» **DATA UNDER STUDY**
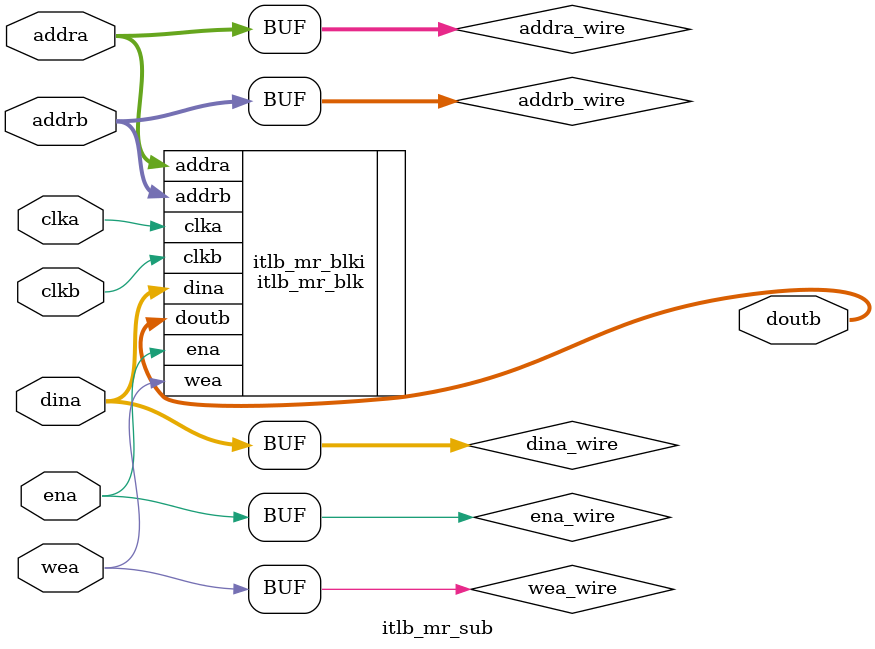
<source format=v>
/*******************************************************************************
*     This file is owned and controlled by Xilinx and must be used             *
*     solely for design, simulation, implementation and creation of            *
*     design files limited to Xilinx devices or technologies. Use              *
*     with non-Xilinx devices or technologies is expressly prohibited          *
*     and immediately terminates your license.                                 *
*                                                                              *
*     XILINX IS PROVIDING THIS DESIGN, CODE, OR INFORMATION "AS IS"            *
*     SOLELY FOR USE IN DEVELOPING PROGRAMS AND SOLUTIONS FOR                  *
*     XILINX DEVICES.  BY PROVIDING THIS DESIGN, CODE, OR INFORMATION          *
*     AS ONE POSSIBLE IMPLEMENTATION OF THIS FEATURE, APPLICATION              *
*     OR STANDARD, XILINX IS MAKING NO REPRESENTATION THAT THIS                *
*     IMPLEMENTATION IS FREE FROM ANY CLAIMS OF INFRINGEMENT,                  *
*     AND YOU ARE RESPONSIBLE FOR OBTAINING ANY RIGHTS YOU MAY REQUIRE         *
*     FOR YOUR IMPLEMENTATION.  XILINX EXPRESSLY DISCLAIMS ANY                 *
*     WARRANTY WHATSOEVER WITH RESPECT TO THE ADEQUACY OF THE                  *
*     IMPLEMENTATION, INCLUDING BUT NOT LIMITED TO ANY WARRANTIES OR           *
*     REPRESENTATIONS THAT THIS IMPLEMENTATION IS FREE FROM CLAIMS OF          *
*     INFRINGEMENT, IMPLIED WARRANTIES OF MERCHANTABILITY AND FITNESS          *
*     FOR A PARTICULAR PURPOSE.                                                *
*                                                                              *
*     Xilinx products are not intended for use in life support                 *
*     appliances, devices, or systems. Use in such applications are            *
*     expressly prohibited.                                                    *
*                                                                              *
*     (c) Copyright 1995-2009 Xilinx, Inc.                                     *
*     All rights reserved.                                                     *
*******************************************************************************/
// The synthesis directives "translate_off/translate_on" specified below are
// supported by Xilinx, Mentor Graphics and Synplicity synthesis
// tools. Ensure they are correct for your synthesis tool(s).

// You must compile the wrapper file itlb_mr_blk.v when simulating
// the core, itlb_mr_blk. When compiling the wrapper file, be sure to
// reference the XilinxCoreLib Verilog simulation library. For detailed
// instructions, please refer to the "CORE Generator Help".

`timescale 1ns/1ps

module itlb_mr_sub(
	clka,
	ena,
	wea,
	addra,
	dina,
	clkb,
	addrb,
	doutb);


input clka;
input ena;
input [0 : 0] wea;
input [5 : 0] addra;
input [13 : 0] dina;
input clkb;
input [5 : 0] addrb;
output [13 : 0] doutb;

wire ena_wire;
wire [0 : 0] wea_wire;
wire [5 : 0] addra_wire;
wire [13 : 0] dina_wire;
wire [5 : 0] addrb_wire;

assign ena_wire = ena;
assign wea_wire = wea;
assign addra_wire = addra;
assign dina_wire = dina;
assign addrb_wire = addrb;

itlb_mr_blk itlb_mr_blki(
	.clka(clka),
	.ena(ena_wire),
	.wea(wea_wire),
	.addra(addra_wire),
	.dina(dina_wire),
	.clkb(clkb),
	.addrb(addrb_wire),
	.doutb(doutb));

endmodule


</source>
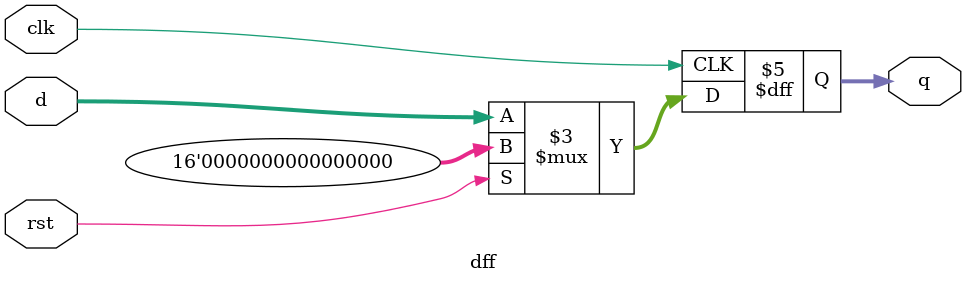
<source format=v>

module fir_16tap (
	input wire				clk,          // system clock
	input wire              rst,          // system reset (active high)

	input wire signed	[15:0]		xin,		// input signal

	output wire signed	[35:0]		yout		// output signal
);

//use "wire" to define internal signals
wire signed [15:0]	x_n0,x_n1,x_n2,x_n3,x_n4,x_n5,x_n6,x_n7,x_n8,x_n9,x_n10,x_n11,x_n12,x_n13,x_n14,x_n15;
wire signed [31:0]	y0,y1,y2,y3,y4,y5,y6,y7,y8,y9,y10,y11,y12,y13,y14,y15;
wire signed [15:0] a0,a1,a2,a3,a4,a5,a6,a7,a8,a9,a10,a11,a12,a13,a14,a15;

assign	a0 = 16'd0;			// coefficient a0
assign	a1 = 16'd1;			// coefficient a1
assign	a2 = 16'd2;			// coefficient a2
assign	a3 = 16'd3;			// coefficient a3
assign	a4 = 16'd4;			// coefficient a4
assign	a5 = 16'd5;			// coefficient a5
assign	a6 = 16'd6;			// coefficient a6
assign	a7 = 16'd7;			// coefficient a7
assign	a8 = 16'd8;			// coefficient a8
assign	a9 = 16'd9;			// coefficient a9
assign	a10 = 16'd10;			// coefficient a10
assign	a11 = 16'd11;			// coefficient a11
assign	a12 = 16'd12;			// coefficient a12
assign	a13 = 16'd13;			// coefficient a13
assign	a14 = 16'd14;			// coefficient a14
assign	a15 = 16'd15;			// coefficient a15

assign x_n0=xin;
dff dff1(.rst(rst),.clk(clk),.d(x_n0[15:0]),.q(x_n1[15:0]));
dff dff2(.rst(rst),.clk(clk),.d(x_n1[15:0]),.q(x_n2[15:0]));
dff dff3(.rst(rst),.clk(clk),.d(x_n2[15:0]),.q(x_n3[15:0]));
dff dff4(.rst(rst),.clk(clk),.d(x_n3[15:0]),.q(x_n4[15:0]));
dff dff5(.rst(rst),.clk(clk),.d(x_n4[15:0]),.q(x_n5[15:0]));
dff dff6(.rst(rst),.clk(clk),.d(x_n5[15:0]),.q(x_n6[15:0]));
dff dff7(.rst(rst),.clk(clk),.d(x_n6[15:0]),.q(x_n7[15:0]));
dff dff8(.rst(rst),.clk(clk),.d(x_n7[15:0]),.q(x_n8[15:0]));
dff dff9(.rst(rst),.clk(clk),.d(x_n8[15:0]),.q(x_n9[15:0]));
dff dff10(.rst(rst),.clk(clk),.d(x_n9[15:0]),.q(x_n10[15:0]));
dff dff11(.rst(rst),.clk(clk),.d(x_n10[15:0]),.q(x_n11[15:0]));
dff dff12(.rst(rst),.clk(clk),.d(x_n11[15:0]),.q(x_n12[15:0]));
dff dff13(.rst(rst),.clk(clk),.d(x_n12[15:0]),.q(x_n13[15:0]));
dff dff14(.rst(rst),.clk(clk),.d(x_n13[15:0]),.q(x_n14[15:0]));
dff dff15(.rst(rst),.clk(clk),.d(x_n14[15:0]),.q(x_n15[15:0]));

assign y0=x_n0*a0;
assign y1=x_n1*a1;
assign y2=x_n2*a2;
assign y3=x_n3*a3;
assign y4=x_n4*a4;
assign y5=x_n5*a5;
assign y6=x_n6*a6;
assign y7=x_n7*a7;
assign y8=x_n8*a8;
assign y9=x_n9*a9;
assign y10=x_n10*a10;
assign y11=x_n11*a11;
assign y12=x_n12*a12;
assign y13=x_n13*a13;
assign y14=x_n14*a14;
assign y15=x_n15*a15;
assign yout=y0+y1+y2+y3+y4+y5+y6+y7+y8+y9+y10+y11+y12+y13+y14+y15;

endmodule

// ----------------------------------------------------

// ----------------------------------------------------
// Part II:  DFF - the delay element. It be a D flip flop controlled by the clock signal.
// ----------------------------------------------------
module dff (
	input		rst,		//reset Signal (active high)
	input		clk,		//clock
	input		[15:0]		d,
	output reg	[15:0] 		q
);  
  
always @ (posedge clk) begin
	if (rst)
		q <= 0;  
    else
		q <= d;
end

endmodule  
</source>
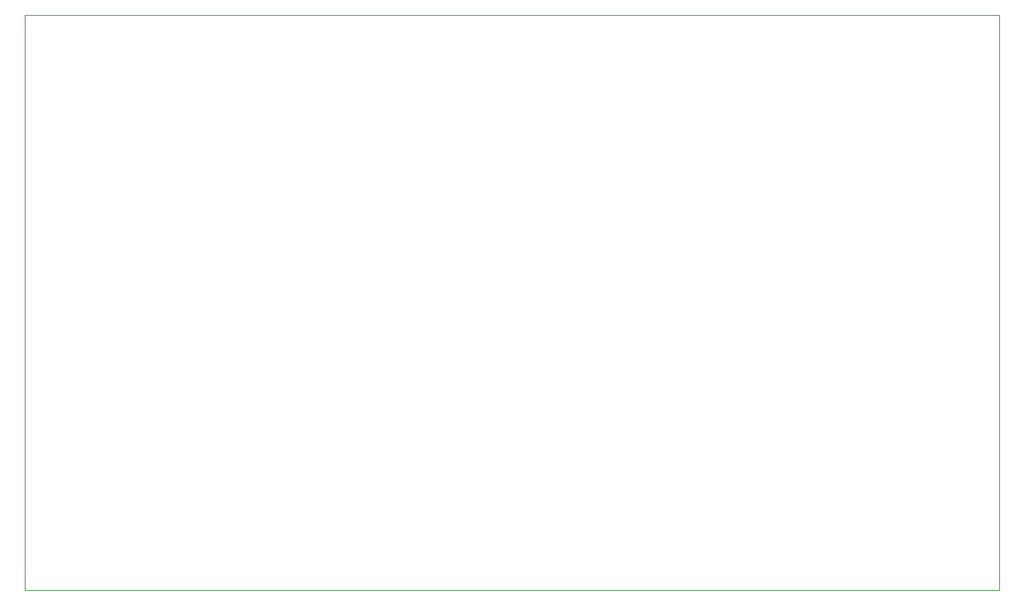
<source format=gm1>
G04 #@! TF.GenerationSoftware,KiCad,Pcbnew,(5.1.2)-1*
G04 #@! TF.CreationDate,2019-05-31T11:35:42+02:00*
G04 #@! TF.ProjectId,phasefreq,70686173-6566-4726-9571-2e6b69636164,rev?*
G04 #@! TF.SameCoordinates,Original*
G04 #@! TF.FileFunction,Profile,NP*
%FSLAX46Y46*%
G04 Gerber Fmt 4.6, Leading zero omitted, Abs format (unit mm)*
G04 Created by KiCad (PCBNEW (5.1.2)-1) date 2019-05-31 11:35:42*
%MOMM*%
%LPD*%
G04 APERTURE LIST*
%ADD10C,0.050000*%
G04 APERTURE END LIST*
D10*
X246000000Y-137500000D02*
X246000000Y-72500000D01*
X136000000Y-137500000D02*
X246000000Y-137500000D01*
X136000000Y-72500000D02*
X136000000Y-137500000D01*
X246000000Y-72500000D02*
X136000000Y-72500000D01*
M02*

</source>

» **TASK REQUIREMENTS**
Copy out precisely the lines from the line with "BY PROVIDING THIS" to the line with "FREE FROM ANY" in the material above, including those two lines and omitting all the rest.

» **ANSWER BOX**
*     XILINX DEVICES.  BY PROVIDING THIS DESIGN, CODE, OR INFORMATION          *
*     AS ONE POSSIBLE IMPLEMENTATION OF THIS FEATURE, APPLICATION              *
*     OR STANDARD, XILINX IS MAKING NO REPRESENTATION THAT THIS                *
*     IMPLEMENTATION IS FREE FROM ANY CLAIMS OF INFRINGEMENT,                  *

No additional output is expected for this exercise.